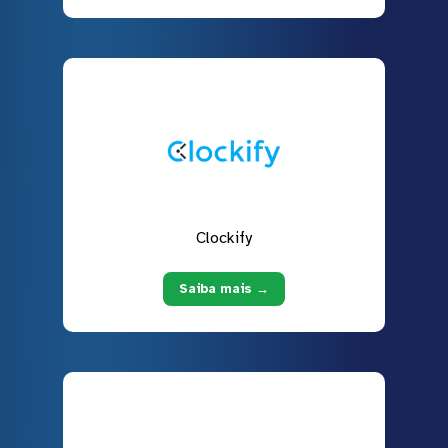
Clockify
Saiba mais →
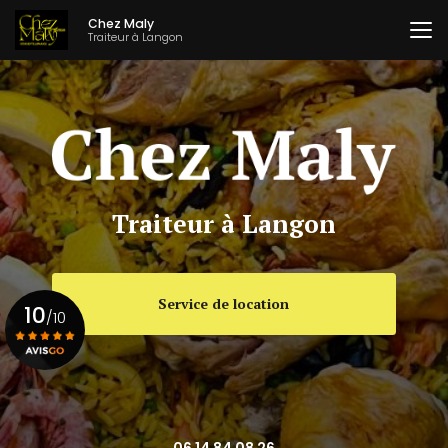
Aller
Chez Maly
au
Traiteur à Langon
contenu
principal
Traiteur à Langon
Service de location
10
/10
Voir le certificat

WORK INSTRUCTION:
Print all data above verbatim, except pictures.

SOLVED EXERCISE:
Clockify
Saiba mais →
Aller
Chez Maly
au
Traiteur à Langon
contenu
principal
Traiteur à Langon
Service de location
10
/10
Voir le certificat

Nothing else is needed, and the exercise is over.